(VitalNews.org) – In what can only be described as a masterful understatement, Sam Altman, CEO of San Francisco-based OpenAI, the company that has developed Chat GPT, has said that in the field of artificial intelligence (AI), “if things can go wrong, then they could go quite wrong.”
Altman was speaking at a Senate committee hearing and was responding to a question concerning what might happen if AI were not properly regulated.

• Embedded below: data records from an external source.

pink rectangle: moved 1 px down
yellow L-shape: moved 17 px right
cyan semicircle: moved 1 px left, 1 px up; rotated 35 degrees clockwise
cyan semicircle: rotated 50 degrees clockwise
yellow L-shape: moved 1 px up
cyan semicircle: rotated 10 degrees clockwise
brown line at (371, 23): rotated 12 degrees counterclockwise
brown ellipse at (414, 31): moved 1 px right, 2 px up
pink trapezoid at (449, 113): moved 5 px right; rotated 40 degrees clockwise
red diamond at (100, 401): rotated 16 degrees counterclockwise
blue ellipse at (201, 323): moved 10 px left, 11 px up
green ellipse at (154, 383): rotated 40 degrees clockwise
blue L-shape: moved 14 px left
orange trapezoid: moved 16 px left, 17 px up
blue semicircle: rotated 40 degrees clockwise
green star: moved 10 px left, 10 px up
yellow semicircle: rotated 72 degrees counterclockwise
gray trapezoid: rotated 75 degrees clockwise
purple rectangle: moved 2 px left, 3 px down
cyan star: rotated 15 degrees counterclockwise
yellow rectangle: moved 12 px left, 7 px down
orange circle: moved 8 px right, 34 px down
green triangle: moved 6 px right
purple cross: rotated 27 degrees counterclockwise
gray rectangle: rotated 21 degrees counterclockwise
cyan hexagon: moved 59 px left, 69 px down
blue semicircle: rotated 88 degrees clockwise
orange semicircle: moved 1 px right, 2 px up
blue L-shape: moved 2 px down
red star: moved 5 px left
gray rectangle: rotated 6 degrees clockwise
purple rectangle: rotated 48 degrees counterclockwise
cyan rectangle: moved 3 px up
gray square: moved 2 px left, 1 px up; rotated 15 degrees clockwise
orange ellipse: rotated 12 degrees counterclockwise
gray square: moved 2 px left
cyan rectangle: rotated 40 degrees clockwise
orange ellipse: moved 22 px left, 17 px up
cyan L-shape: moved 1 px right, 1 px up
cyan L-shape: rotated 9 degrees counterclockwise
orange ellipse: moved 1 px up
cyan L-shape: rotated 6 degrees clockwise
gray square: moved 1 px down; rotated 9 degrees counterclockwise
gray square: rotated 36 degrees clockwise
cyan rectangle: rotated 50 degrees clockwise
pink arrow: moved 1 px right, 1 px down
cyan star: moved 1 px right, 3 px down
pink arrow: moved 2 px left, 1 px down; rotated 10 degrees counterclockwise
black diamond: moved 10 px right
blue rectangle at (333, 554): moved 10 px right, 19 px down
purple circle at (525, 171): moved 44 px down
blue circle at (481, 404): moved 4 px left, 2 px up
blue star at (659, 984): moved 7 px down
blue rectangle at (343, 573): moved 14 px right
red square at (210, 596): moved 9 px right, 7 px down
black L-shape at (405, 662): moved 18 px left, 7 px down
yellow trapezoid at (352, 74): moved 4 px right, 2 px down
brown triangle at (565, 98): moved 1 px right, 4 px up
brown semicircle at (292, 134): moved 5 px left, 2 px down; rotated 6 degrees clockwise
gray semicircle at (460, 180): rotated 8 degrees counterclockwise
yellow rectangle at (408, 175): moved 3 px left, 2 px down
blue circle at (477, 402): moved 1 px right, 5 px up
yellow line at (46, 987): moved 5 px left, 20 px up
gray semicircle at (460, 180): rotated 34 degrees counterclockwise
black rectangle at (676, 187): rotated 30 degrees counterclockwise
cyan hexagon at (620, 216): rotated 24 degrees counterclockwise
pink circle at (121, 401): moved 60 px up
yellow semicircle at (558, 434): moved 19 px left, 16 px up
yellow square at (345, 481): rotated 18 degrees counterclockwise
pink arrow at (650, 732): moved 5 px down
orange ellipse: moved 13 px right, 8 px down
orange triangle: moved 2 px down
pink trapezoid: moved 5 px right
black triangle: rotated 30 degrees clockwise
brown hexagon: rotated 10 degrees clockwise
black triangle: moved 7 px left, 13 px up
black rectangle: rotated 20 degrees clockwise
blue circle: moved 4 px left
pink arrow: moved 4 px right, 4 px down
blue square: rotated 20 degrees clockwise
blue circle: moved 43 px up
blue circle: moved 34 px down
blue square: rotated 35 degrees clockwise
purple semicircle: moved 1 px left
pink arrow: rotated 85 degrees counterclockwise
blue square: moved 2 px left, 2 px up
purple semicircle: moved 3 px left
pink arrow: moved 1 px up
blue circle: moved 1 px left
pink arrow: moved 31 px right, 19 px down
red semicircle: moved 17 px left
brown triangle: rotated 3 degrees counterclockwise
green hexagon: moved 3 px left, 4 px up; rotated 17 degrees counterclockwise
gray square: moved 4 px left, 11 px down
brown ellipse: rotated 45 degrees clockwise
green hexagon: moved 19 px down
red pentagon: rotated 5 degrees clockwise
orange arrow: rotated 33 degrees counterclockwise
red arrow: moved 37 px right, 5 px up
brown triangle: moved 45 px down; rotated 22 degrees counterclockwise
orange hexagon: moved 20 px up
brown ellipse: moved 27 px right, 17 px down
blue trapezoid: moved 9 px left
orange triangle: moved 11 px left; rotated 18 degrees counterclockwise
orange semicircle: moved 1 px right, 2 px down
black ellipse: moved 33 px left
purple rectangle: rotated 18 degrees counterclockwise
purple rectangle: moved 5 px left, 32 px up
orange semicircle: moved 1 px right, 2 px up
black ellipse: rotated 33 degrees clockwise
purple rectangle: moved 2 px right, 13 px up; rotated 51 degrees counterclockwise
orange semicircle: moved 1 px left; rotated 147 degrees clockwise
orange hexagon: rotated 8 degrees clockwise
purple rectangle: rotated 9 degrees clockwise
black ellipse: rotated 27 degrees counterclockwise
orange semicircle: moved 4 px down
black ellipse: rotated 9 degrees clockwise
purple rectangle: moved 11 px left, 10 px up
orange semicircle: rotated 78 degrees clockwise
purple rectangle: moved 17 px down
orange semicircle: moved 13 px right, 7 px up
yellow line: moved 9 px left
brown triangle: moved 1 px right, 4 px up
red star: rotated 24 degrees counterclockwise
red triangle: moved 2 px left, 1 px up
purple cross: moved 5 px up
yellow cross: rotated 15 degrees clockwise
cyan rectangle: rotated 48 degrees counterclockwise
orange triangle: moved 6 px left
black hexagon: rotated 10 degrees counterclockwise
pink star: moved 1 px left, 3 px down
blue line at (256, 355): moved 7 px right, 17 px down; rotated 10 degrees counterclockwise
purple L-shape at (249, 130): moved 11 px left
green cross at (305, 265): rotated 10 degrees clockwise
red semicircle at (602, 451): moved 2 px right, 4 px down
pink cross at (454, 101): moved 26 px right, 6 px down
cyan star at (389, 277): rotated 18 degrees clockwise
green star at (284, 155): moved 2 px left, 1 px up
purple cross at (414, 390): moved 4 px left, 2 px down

His paraphrasing of Murphy’s law – if anything can go wrong, then it will – demonstrated that he felt it could cause significant harm to mankind.
He indicated that he would like to work with the government to stop that happening and drew a comparison with the early days of Photoshop development before most people realized the extent of what could be done in the field of image manipulation and the consequences of producing digital images that were indistinguishable from the real thing. “This will be very much like that, but on steroids,” he said.
During the hearing of the Senate Judiciary Subcommittee, which focused on Privacy, Technology, and the Law, senators from both of the major parties were in broad agreement that AI needed regulation, although it was undecided on exactly what might need to be done in order to achieve that goal.
Some senators were concerned that AI systems developed in China might be used to persuade and manipulate people to adopt a “pro-China” point of view, while others were concerned about the loss of privacy, loss of jobs, manipulation of personal opinion and personal behavior, and especially the destabilizing of elections in the United States.
However, Altman was optimistic that AI would create more jobs than it destroys, and pointed to the example of Christina Montgomery, the IBM Chief Privacy and Trust Officer who was also present at the hearing, noting that she heads a team of AI governance professionals, a category of jobs which did not exist before the development of AI.